I'm calculating like this:

model = 'meta-llama/Llama-2-7b-chat-hf'

llm = LLM(model=model, quantization=None, enforce_eager=False,
          tensor_parallel_size=2,
          enable_relay_attention=True,
          sys_prompt=system_prompt,
          sys_schema=sys_schema,
          sys_prompt_file=sys_prompt_file,
          sys_schema_file=sys_schema_file)

print("STARTED>>>")
start_time = time.time()
outputs = llm.generate(prompts, sampling_params)
end_time = time.time()
inference_time = end_time-start_time
print(f"Time Taken: {inference_time}sec")

output_tokens_lst = []
# Print the outputs.
for output in outputs:
    prompt = output.prompt
    generated_text = output.outputs[0].text
    print(f"Prompt: {prompt!r}\n\nGenerated text: {generated_text!r}")
    output_token = len(output.outputs[0].token_ids)
    output_tokens_lst.append(output_token)

output_tokens = sum(output_tokens_lst)
token_speed = output_tokens/inference_time
print(f"Token Speed: {token_speed} tokens/sec")

with enable_relay_attention = True (sending 250 prompts) it seems to provide me with a rate of 1156.6691 tokens/sec, which appears to be an exceptionally high number. I'm uncertain whether this figure is accurate. Without enable_relay_attention, the rate drops to 627.076 tokens per second.

I'm unsure about the validity of these numbers because when I read comparison of models elsewhere, they typically report rates below 50 tokens per second, especially with an increase in concurrent requests. Hence, my numbers seem excessively high and may lack significance.

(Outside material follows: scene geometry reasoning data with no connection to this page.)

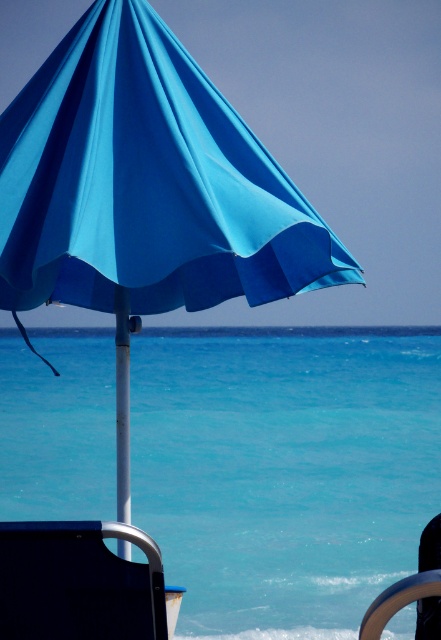
Between point (402, 611) and point (414, 579), which one is positioned in front?

Point (414, 579) is in front.

Between turquoise water at center and metallic silver ring at lower right, which one appears on the right side from the viewer's perspective?

metallic silver ring at lower right is more to the right.

Locate an element on the screen. turquoise water at center is located at coordinates (284, 474).

I want to click on blue fabric umbrella at upper center, so point(145,193).

Does point (52, 179) come closer to viewer compared to point (422, 586)?

No, (52, 179) is behind (422, 586).

Locate an element on the screen. blue fabric umbrella at upper center is located at coordinates (145, 193).

Can you confirm if turquoise water at center is smaller than blue fabric umbrella at upper center?

No, turquoise water at center is not smaller than blue fabric umbrella at upper center.

Can you confirm if turquoise water at center is positioned below blue fabric umbrella at upper center?

Yes.

At what (x,y) coordinates should I click in order to perform the action: click on turquoise water at center. Please return your answer as a coordinate pair (x, y). Looking at the image, I should click on 284,474.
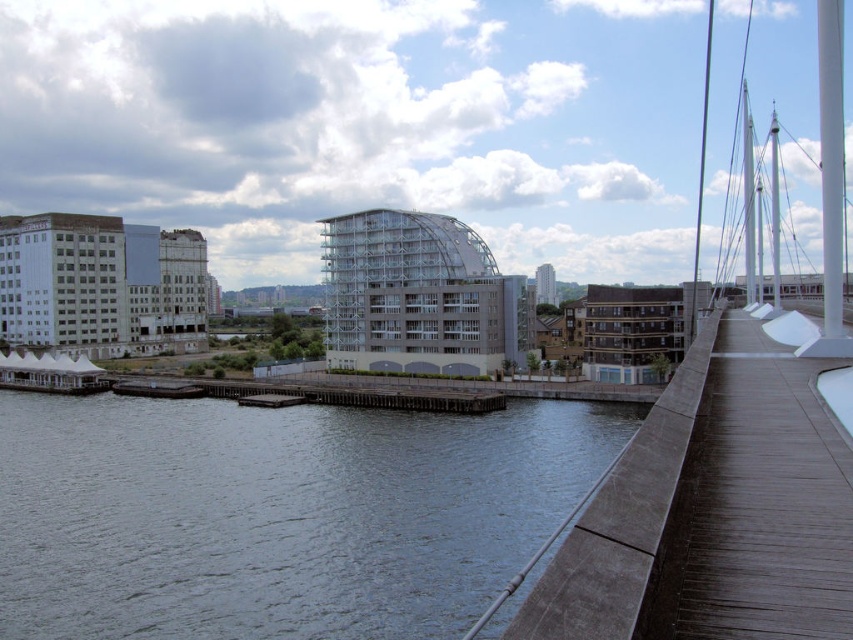
Can you confirm if dark gray water at lower left is smaller than brown wooden path at right?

So, what is the correct method for calculating tokens per second, and is the approach I used above correct? If so, what is the appropriate interpretation of the results?

Thanks!!

rayleizhu commented 7 months ago

with enable_relay_attention = True (sending 250 prompts) it seems to provide me with a rate of 1156.6691 tokens/sec, which appears to be an exceptionally high number. I'm uncertain whether this figure is accurate. Without enable_relay_attention, the rate drops to 627.076 tokens per second.

The speedup of RelayAttention over the baseline looks reasonable.

I'm unsure about the validity of these numbers because when I read comparison of models elsewhere, they typically report rates below 50 tokens per second, especially with an increase in concurrent requests. Hence, my numbers seem excessively high and may lack significance.

So, what is the correct method for calculating tokens per second, and is the approach I used above correct? If so, what is the appropriate interpretation of the results?

I guess the blog you mentioned uses a different way to calculate the throughput. Typically, the more concurrent requests are, the higher the throughput should be due to better utilization of the GPUs. Therefore, the throughputs provided in the blog may have been normalized by the batch size (i.e., they use per-request average throughput). Besides, the model size (e.g. 7B or 13B ...) and GPU model (e.g. A100 or RTX 3090) can also affect the throughputs.